When crawling slowly along a gridlocked motorway that has become the scene of an accident, it’s notably easy for drivers to glimpse across at the wreckage – which can often be disturbing.

That’s why Highways England invested £2.2m on producing thousands of incident screens to prevent motorists from peering at the unpleasant scenes.

Despite this significant investment, the screens have only been used 77 times across some of the UK’s busiest roads since 2013 – including just one appearance in Scotland on the M8 in Glasgow.

The 3,000 screens, which measure two metres in length and width, were bought by the agency with a goal to reduce the estimated £750m-worth of damage to the economy caused by secondary low-speed crashes.

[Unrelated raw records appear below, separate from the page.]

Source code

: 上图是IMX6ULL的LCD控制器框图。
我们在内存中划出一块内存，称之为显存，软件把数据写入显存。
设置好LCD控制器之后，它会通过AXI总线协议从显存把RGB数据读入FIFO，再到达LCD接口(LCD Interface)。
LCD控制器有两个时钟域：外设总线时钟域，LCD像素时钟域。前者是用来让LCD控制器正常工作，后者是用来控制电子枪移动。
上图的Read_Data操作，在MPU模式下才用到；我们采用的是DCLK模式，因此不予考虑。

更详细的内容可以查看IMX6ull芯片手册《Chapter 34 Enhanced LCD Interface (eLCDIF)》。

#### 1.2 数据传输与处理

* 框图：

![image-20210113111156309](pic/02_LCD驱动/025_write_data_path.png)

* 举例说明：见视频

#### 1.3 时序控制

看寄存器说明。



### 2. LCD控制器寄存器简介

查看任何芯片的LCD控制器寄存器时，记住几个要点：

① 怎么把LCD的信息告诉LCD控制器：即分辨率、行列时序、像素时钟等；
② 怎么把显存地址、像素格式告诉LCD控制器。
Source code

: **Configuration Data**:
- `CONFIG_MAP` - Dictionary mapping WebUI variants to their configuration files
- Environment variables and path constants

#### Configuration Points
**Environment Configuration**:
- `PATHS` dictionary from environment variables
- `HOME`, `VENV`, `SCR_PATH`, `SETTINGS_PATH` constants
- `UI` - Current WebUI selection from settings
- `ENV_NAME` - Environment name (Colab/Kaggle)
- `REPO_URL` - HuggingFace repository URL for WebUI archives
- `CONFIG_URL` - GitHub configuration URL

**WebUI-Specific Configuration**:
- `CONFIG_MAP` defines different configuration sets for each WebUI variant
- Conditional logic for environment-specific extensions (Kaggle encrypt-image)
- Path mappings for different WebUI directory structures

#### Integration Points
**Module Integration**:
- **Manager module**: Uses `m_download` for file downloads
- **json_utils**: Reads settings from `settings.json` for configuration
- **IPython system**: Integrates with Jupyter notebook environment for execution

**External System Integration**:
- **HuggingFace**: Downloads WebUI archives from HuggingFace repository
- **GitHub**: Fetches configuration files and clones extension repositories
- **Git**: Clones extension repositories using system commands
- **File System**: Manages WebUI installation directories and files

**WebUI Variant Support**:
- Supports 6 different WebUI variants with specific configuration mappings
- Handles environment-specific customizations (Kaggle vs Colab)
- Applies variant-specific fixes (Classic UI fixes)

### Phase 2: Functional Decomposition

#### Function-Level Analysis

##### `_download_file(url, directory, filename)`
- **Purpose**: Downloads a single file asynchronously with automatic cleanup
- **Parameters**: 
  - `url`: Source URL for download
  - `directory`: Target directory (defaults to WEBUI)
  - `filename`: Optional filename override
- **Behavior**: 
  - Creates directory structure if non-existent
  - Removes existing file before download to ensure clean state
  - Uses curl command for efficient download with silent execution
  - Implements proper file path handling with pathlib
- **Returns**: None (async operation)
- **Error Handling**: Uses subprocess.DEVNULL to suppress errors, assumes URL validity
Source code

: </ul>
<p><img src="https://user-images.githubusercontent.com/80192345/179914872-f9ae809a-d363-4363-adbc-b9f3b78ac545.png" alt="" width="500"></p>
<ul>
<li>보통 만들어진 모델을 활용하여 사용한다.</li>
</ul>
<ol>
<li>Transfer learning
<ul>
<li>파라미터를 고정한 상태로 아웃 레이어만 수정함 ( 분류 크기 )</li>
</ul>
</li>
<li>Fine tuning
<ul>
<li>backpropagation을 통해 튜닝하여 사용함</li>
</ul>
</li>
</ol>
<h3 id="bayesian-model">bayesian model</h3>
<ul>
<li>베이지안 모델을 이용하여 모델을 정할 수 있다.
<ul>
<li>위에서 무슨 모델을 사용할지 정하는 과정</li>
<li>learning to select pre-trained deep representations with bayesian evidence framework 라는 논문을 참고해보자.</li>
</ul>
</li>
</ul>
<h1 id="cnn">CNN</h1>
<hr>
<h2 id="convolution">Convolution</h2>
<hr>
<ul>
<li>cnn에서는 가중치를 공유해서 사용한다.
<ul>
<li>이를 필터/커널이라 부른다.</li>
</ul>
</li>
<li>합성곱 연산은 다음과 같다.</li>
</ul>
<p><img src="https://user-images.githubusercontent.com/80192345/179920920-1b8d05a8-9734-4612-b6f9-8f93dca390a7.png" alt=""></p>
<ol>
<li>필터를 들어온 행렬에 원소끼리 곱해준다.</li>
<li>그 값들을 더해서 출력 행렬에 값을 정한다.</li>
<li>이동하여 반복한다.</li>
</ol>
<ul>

A recent survey conducted by found that more than a quarter of motorists quizzed believe the police should always use the screens to block the view of an accident. However, Freedom of Information data has revealed that the screens have only been used 18 times to deter rubberneckers on motorways, including the M1, M25 and M6.

On the other hand, the survey also found that nearly half of UK motorists think it’s only human to be curious when passing or witnessing a road traffic incident.


15 per cent of drivers said they had witnessed other motorists taking photos at the scene of a crash.

Peering over at the crash site can increase the risk of a secondary accident, because of a drop in driver concentration levels, but 15 per cent of drivers said they had witnessed other motorists taking photos at the scene of a crash.

According to The Independent, Gloucestershire Police said 20 drivers who were recently stopped for filming the scene of a serious accident on the A14 in Cambridgeshire could face charges of careless driving, which would result in a £5,000 fine and up to nine penalty points.

A spokesperson told the newspaper: “The screens play a crucial role in reducing congestion and associated collisions, provide extra sensitivity and discretion for people involved in incidents and can also be used to cordon off parts of the incident scene so recovery and repair work can happen in parallel.”

Jonathan Isaby, chief executive of The Taxpayers’ Alliance, added: “Highways England are right to address this perpetual problem, but splashing out this much taxpayers’ money on new equipment and then not using it is simply unacceptable.”